- **Texto de lectura**
Pocos relatos resultan tan fascinantes como los que narran las misteriosas relaciones entre Creador y criatura, sobre todo cuando manifiestan la sublime paternidad divina, dispuesta a todo para salvar al hijo pecador.
Tales descripciones, sin embargo, se vuelven más admirables cuando en ellas está presente —discreta, pero acogedora e insistente— la figura augusta y maternal de aquella que, siendo Madre de Dios, también es Madre de los hombres: María Santísima. Entran en escena una santa persecución, en la cual la Señora de las misericordias se convierte en perseguidora, y el hijo descarriado, por muy esquivo que se revele, en el blanco de su rebosante afecto.
Todo esto lo encontramos en una historia iniciada el 25 de agosto de 1835.
El despuntar de una vocación
Hijo de una piadosa familia de la región francesa de Auvernia, Gabriel-Antoine Mossier era sin duda un alma dilecta. Cuando tenía alrededor de 12 años fue matriculado en Billom, un renombrado colegio jesuita cuyo origen data del siglo XV. En este centro de enseñanza conoció a otro joven de su edad, Víctor Bosdure, con quien entabló una fraternal relación, que duraría hasta el final de sus vidas.

- **Material proporcionado**
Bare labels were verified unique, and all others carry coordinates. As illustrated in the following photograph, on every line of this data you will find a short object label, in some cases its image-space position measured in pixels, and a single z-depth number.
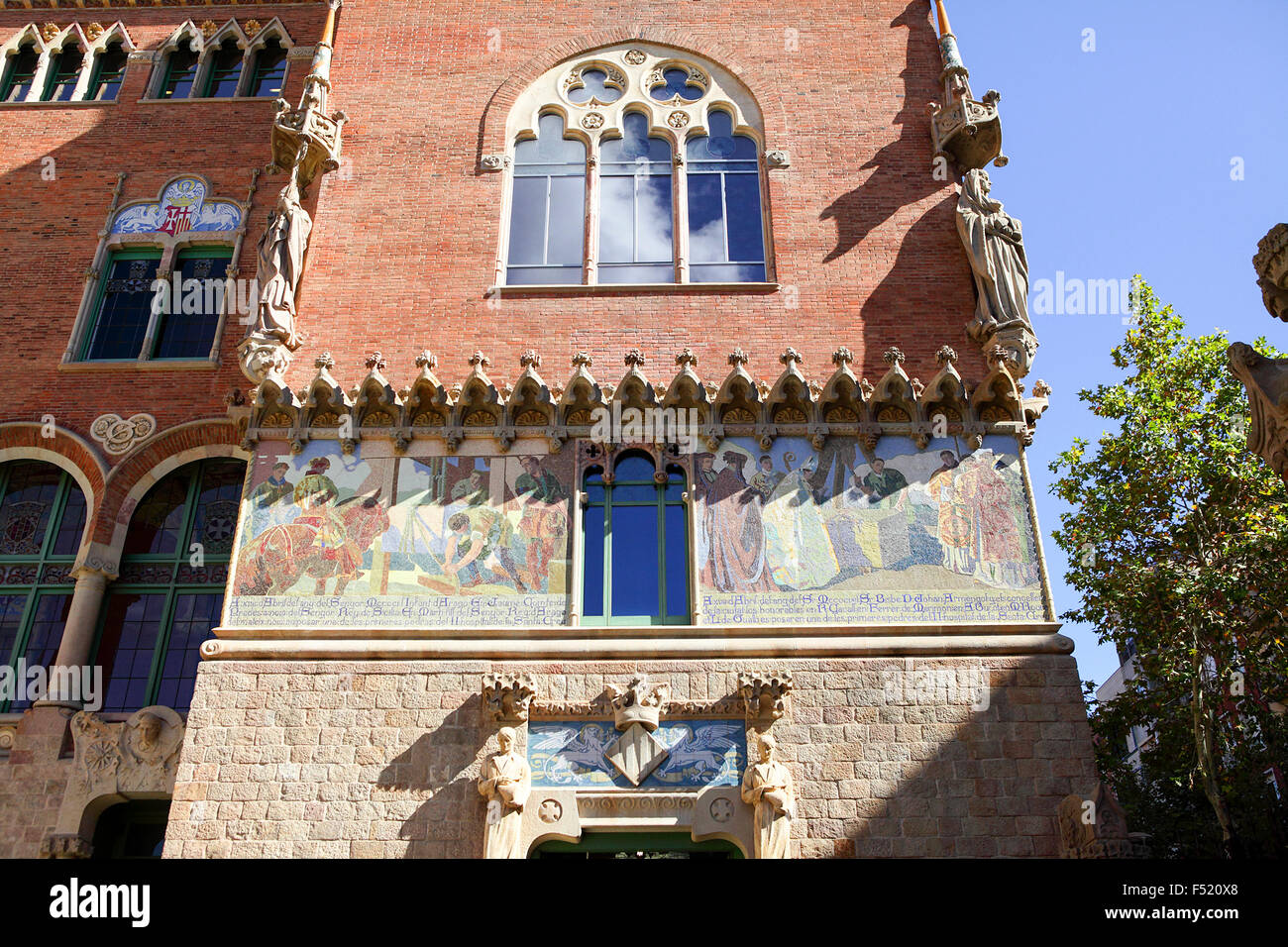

- **Acción requerida**
Continúa, por favor, el relato sobre Gabriel-Antoine Mossier justo después de su última oración.

- **Respuesta**
Como era costumbre en los colegios de la Compañía de aquellos tiempos, al comienzo del año escolar se les predicaba a los alumnos un retiro, siempre ocasión de innumerables gracias. Terminado el recogimiento, mientras conversaban acerca de las mociones interiores recibidas, los dos amigos decidieron exponer un pensamiento que ya no conseguían guardar: ¡qué querían ser de mayores!
Impulsados, no obstante, por el gusto a lo secreto que suele constatarse en las almas pueriles, para no revelarlo de inmediato y, al mismo tiempo, garantizar que un día pudieran conocerlo, acordaron escribir sus planes en sendas notas y esconderlas en un agujero de la pared. Las dejarían allí hasta que un día, de vuelta a Billom, pudieran comprobar su elección.
Ahora bien, como era previsible en muchachos poco habituados aún a las largas esperas, apenas hubieron guardado los papelitos, se dispusieron enseguida a recogerlos, abrirlos y leer su contenido.
En el de Víctor estaba escrito: «Seré misionero». En cuanto al de Gabriel, no revelaremos ahora su tenor; dejemos que el tiempo y la historia lo hagan por nosotros.
La carrera militar
Los años pasaron y con ellos la etapa colegial. Llegó el momento de la decisión, pero ésta, Mossier la había tomado hacía mucho tiempo.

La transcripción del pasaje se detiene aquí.